• [TEXT PASSAGE]:
- Opening Delimiter -
I continue my series answering your question: Were there signs or tools during previous market tops signaling it was time to lock in profits and move into safe haven investments?

Last week, I examined the 2000 market top and today analyze the market action in 2007-08. I use the same chart indicators focusing on just four items, the value of the SPX (Standard & Poor’s 500), my buy/sell signal line, money flow and a momentum indicator. There's no need to make it complicated.

Caveat emptor: Many analysts design charts, but then change indicators to prove their points. I am not in that camp and will use the same indicators in each analysis. If these indicators do not work, it will be apparent and I will identify as such.

For some, this is an introduction to charting and you may be saying the same thing that I did before I began — "What the heck is this?" All I ask is to follow along with the minimal goal of picking up one point per column. Stick with it. After a few columns, it will begin to make sense — and hopefully dollars and cents.

Since this is the first run at charting for many, let’s re-introduce the players. For price, I use the Elder Impulse System, developed by Dr. Alexander Elder. The value/price is represented by three colors: green, blue and red. They are called impulse bars. I read green bars as buying, blue as neutral, and red as selling.
- Closing Delimiter -
• [MATERIAL PROVIDED]:
- Opening Delimiter -
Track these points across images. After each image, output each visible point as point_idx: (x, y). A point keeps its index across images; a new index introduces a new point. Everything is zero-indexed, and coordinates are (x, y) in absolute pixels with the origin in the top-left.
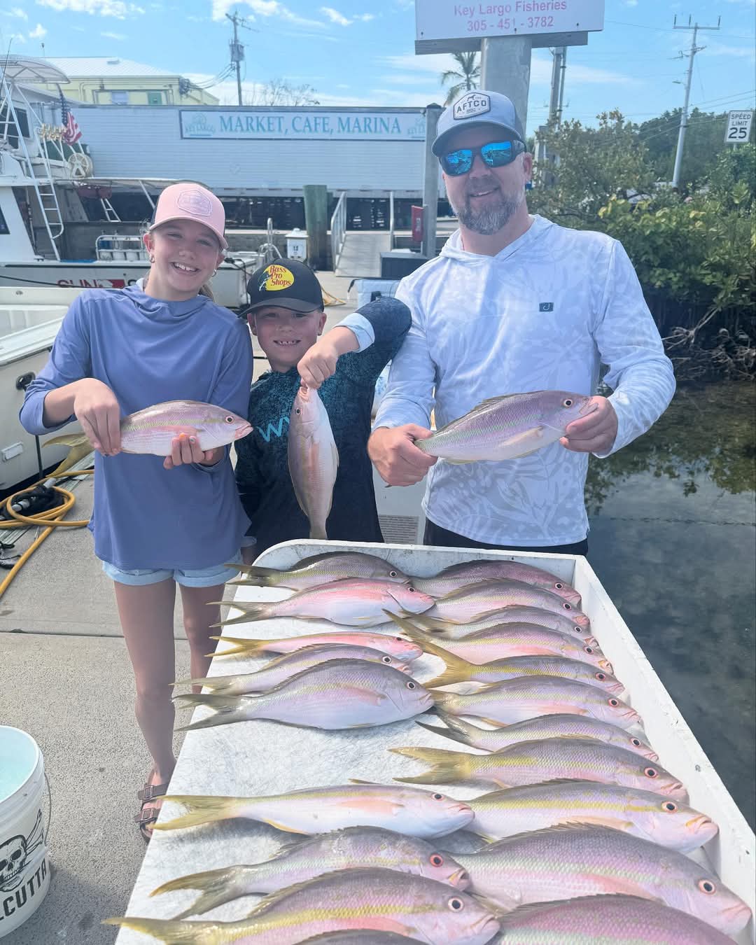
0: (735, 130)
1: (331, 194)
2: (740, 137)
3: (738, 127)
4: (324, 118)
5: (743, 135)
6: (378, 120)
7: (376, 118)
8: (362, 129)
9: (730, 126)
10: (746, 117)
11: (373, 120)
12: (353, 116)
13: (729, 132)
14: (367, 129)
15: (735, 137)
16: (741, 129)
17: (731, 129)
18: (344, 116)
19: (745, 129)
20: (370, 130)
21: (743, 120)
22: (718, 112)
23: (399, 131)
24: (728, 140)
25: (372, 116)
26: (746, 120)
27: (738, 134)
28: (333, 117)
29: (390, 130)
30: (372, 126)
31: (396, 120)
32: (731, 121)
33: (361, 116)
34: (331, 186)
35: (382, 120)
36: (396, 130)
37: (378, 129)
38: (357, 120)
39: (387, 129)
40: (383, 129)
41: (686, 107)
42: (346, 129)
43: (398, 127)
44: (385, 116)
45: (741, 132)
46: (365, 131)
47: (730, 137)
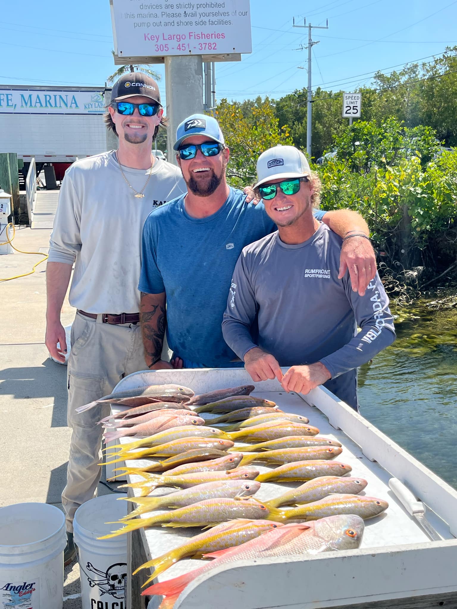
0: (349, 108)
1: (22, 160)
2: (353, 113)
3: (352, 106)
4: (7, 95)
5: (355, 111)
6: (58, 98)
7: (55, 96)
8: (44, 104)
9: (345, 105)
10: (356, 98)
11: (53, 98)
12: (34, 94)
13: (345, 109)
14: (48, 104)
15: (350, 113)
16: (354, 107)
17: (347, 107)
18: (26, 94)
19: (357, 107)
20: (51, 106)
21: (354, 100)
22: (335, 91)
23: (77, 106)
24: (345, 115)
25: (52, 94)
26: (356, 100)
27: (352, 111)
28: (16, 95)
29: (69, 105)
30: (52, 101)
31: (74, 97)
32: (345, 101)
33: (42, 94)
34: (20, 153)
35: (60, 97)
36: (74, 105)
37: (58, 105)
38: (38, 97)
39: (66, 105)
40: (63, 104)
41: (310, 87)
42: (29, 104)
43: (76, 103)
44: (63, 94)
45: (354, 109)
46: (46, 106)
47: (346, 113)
- Closing Delimiter -
• [WORK ITEM A]: In the market-charting column, which market top did the writer examine the week before?
• [WORK ITEM B]: Continue the market-charting column, picking up after its final sentence.

• [RESPONSE A]: The 2000 market top.

• [RESPONSE B]:
Next, I monitor money flowing in and out of a security using the Chaikin Money Flow, developed by Marc Chaikin. I read green bars above zero as money moving in and red bars as money moving out.

Finally, always use an additional indicator for confirmation. In the bottom box, I feature the MACD Oscillator developed by Dr. Gerald Appel. I use it similar to the money flow, with bars above the zero line as money moving in and below the zero line as money moving out.

Per my chart, in July 2007, the SPX made a new high (point A) at 1555.90, while money flow was extremely positive and the MACD neutral. Profit taking hit in August 2007 (point B), but failed to signal a sell signal because price closed above the signal line, money flow remained positive even though the MACD was negative. Remember, all have to be negative to signal a formal sell signal.

Buying then came in and the SPX made a new high at 1576.09 in October (point C). In November 2007, the SPX broke through and closed under my blue signal line, the 50-period exponential moving average (point D). At the same time, the money flow was negative, along with the MACD. With all three hitting, this gave an official system sell signal.

After an sell signal, the SPX reversed (point E) and closed above my blue signal line, but did not formulate a formal buy signal because the pricing bar turned red showing selling and the confirmation indicator, the (MACD) remained negative.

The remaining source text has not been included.